Zdaje się, że to właśnie postać autorki książki, na podstawie której oparto film, wzbudziła największe emocje. Blania zaprezentowała się na czerwonym dywanie w długiej czarnej sukience z golfem i oryginalnymi zdobieniami na ramionach. Bardziej jednak aniżeli sama kreacja, uwagę zwracał jej makijaż.
Pod artykułem Pudelka z Lipińską w roli głównej zaroiło się od komentarzy, w których czytelnicy rozpisują się na temat tego, że celebrytka wygląda inaczej niż zwykle. Spora część komentujących wskazuje, że twarz "pisarki" jest wyraźnie opuchnięta.
Niepodobna do siebie;
Bardzo ładna sukienka. Pięknie w niej wygląda. A makijaż faktycznie niespecjalny, ale może akurat takie ujęcia wyszły;
O rany! Bardzo napełniona jest na twarzy, aż po szyję... A raczej nie wygląda, jakby przytyła. I to nawet nie jest kwestia bardzo kiepsko dobranego pod flesze makijażu;
Kto jej to i dlaczego zrobił? Ona potrafi całkiem nieźle wyglądać, tutaj jak jakaś opuchnięta - rozpisują się zaskoczeni fani.

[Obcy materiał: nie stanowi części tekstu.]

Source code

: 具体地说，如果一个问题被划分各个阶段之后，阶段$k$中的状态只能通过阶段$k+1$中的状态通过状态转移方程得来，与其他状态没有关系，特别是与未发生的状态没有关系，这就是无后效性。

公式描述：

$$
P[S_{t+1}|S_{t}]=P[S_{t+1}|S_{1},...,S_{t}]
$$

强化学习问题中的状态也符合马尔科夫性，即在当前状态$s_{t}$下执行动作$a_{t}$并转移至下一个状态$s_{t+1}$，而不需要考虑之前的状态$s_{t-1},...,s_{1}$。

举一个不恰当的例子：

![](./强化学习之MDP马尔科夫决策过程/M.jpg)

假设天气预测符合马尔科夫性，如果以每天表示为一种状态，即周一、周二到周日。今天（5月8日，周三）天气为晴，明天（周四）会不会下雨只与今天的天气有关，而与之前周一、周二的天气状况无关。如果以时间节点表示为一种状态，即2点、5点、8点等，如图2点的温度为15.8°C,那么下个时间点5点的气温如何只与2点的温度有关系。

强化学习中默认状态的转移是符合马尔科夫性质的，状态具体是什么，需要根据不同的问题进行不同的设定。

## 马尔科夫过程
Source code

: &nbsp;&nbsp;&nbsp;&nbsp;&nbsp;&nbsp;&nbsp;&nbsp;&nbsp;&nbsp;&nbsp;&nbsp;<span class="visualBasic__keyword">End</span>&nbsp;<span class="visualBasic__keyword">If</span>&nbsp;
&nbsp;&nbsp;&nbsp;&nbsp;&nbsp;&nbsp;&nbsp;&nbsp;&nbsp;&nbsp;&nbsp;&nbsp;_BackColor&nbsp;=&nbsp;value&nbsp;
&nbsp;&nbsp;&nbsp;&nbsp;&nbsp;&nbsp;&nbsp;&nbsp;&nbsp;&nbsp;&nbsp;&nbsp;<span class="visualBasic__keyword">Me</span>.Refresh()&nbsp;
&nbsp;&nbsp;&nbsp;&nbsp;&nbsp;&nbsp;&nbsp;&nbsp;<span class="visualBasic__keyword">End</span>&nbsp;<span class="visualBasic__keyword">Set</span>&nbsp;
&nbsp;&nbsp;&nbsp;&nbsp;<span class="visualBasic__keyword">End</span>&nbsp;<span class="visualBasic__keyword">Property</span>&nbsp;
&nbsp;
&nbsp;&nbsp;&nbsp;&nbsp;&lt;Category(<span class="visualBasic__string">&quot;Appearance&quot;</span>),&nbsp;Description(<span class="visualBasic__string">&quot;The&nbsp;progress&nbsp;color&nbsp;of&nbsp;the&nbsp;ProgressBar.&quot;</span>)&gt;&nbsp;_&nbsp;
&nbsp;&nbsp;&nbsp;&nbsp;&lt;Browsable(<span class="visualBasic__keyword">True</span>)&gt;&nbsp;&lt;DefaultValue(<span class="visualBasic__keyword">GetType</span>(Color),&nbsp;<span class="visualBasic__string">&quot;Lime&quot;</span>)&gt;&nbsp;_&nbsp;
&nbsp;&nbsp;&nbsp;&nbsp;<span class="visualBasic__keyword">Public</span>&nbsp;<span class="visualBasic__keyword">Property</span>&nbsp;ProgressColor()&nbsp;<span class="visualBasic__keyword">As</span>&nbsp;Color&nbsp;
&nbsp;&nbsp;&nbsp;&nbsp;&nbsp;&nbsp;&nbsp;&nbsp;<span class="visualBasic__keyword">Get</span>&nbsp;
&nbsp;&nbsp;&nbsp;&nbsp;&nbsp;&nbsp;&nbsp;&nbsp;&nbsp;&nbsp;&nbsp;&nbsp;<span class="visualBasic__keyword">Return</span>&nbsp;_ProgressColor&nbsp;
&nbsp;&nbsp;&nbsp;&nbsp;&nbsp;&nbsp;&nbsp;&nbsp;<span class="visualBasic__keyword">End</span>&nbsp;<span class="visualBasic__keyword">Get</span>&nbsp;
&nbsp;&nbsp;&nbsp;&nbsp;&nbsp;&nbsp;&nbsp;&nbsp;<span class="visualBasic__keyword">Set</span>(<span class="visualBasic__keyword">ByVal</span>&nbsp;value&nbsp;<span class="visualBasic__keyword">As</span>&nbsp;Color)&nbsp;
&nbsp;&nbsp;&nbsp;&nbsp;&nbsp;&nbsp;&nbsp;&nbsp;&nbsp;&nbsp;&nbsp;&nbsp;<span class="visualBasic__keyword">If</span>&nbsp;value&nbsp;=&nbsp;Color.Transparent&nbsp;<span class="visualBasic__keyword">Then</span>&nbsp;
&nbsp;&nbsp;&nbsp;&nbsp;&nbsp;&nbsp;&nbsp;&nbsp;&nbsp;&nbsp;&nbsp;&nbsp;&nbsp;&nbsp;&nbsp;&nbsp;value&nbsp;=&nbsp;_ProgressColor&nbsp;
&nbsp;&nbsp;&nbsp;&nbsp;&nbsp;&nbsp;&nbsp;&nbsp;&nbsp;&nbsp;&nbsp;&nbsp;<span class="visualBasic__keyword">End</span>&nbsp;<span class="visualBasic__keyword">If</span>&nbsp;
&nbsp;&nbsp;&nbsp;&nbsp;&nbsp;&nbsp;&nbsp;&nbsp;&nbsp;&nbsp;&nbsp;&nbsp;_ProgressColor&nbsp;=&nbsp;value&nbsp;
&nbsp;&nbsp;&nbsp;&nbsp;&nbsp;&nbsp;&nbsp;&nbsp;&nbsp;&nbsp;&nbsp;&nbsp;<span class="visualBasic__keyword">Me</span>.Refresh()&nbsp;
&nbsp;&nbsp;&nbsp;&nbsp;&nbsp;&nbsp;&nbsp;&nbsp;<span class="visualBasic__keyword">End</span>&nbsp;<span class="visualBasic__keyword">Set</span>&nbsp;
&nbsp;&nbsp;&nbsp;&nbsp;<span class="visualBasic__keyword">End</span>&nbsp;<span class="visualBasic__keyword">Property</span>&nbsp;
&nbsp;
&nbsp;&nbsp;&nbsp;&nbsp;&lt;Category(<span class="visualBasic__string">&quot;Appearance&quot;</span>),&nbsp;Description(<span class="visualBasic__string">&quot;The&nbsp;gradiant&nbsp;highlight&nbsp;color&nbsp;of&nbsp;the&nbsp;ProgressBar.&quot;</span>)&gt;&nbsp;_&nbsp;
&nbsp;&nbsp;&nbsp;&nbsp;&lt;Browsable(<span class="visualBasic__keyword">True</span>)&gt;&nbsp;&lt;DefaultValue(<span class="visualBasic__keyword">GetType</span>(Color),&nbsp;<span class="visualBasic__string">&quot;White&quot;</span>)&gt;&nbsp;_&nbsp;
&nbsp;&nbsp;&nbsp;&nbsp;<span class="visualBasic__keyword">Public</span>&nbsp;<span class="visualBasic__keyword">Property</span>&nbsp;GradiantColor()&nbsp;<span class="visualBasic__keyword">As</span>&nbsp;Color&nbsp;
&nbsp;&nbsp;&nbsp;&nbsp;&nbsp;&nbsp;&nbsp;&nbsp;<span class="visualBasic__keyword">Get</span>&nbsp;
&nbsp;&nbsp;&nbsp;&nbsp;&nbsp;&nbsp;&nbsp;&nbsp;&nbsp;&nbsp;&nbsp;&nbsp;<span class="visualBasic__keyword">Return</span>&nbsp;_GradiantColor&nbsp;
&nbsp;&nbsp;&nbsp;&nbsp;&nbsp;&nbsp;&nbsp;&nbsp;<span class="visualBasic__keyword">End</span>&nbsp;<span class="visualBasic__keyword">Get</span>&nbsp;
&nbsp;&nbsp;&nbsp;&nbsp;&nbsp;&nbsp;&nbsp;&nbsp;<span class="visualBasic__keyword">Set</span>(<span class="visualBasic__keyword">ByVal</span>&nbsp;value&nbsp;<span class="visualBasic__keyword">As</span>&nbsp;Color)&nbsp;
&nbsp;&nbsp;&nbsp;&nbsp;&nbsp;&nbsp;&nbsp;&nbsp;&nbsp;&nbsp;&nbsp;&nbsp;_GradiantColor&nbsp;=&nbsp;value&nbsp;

Pod naszym instagramowym postem również zaroiło się od uwag pod adresem makijażu Blanki. Internauci dywagowali też w komentarzach nad umiejętnościami Magdy Pieczonki, która wykonała budzący skrajne emocje make-up.
Blanka powinna zmienić wizażystkę;
Blanka, co zrobiłaś Pieczonce, że cię tak skrzywdziła? (...);
Kto zrobił Lipińskiej taki fatalny makijaż i co się jej stało z twarzą, że jest taka napuchnięta? (...);
Pieczonka skrzywdziła Blankę;
Makijaż Blanki - katastrofa. Pieczonka odwaliła fuszerkę. (...) - piszą obserwatorzy Pudelka, niekiedy wskazując, że być może ich idolka korzystała ostatnio z dobrodziejstw medycyny estetycznej:
Za dużo botoksu, Blaniu;
Medycyna estetyczna jest dla każdego, ale trzeba korzystać umiejętnie. Pani Blanka nie umie, a lekarz, który jej to zrobił, jest po prostu nieuczciwy;
Napompowana do granic możliwości! - czytamy w sieci.
Przypominamy: Blanka Lipińska z twarzą NAKŁUTĄ IGŁAMI raduje się po kolejnym zabiegu: "NACIĄGNĘŁAM SIĘ" (FOTO)
Celebrytka do zamieszania wokół swojej twarzy zdążyła odnieść się jeszcze na samej premierze, a właściwie na nagranym na evencie filmiku, który wrzuciła na swój instagramowy profil Izabella Budryn.
Słuchajcie, ja coś chciałam powiedzieć - słyszymy na udostępnionym także przez Lipińską na Instastories wideo. Na wszystkich zdjęciach wyglądam, jakbym ważyła 80 kilogramów, a ja schudłam! - przekonuje, rozbawiając uchwycone na nagraniu koleżanki.
Wiadomo, posadźcie mnie obok najmłodszej i najchudszej - ubolewa Blania, wskazując na siedzące obok Oliwię Bieniuk i Klaudię El Dursi.
Na instagramowej relacji 36-latki pojawił się także film, ukazujący, jak wyglądała przed make-upem i po tym, jak umalowała ją Pieczonka. Widać różnicę?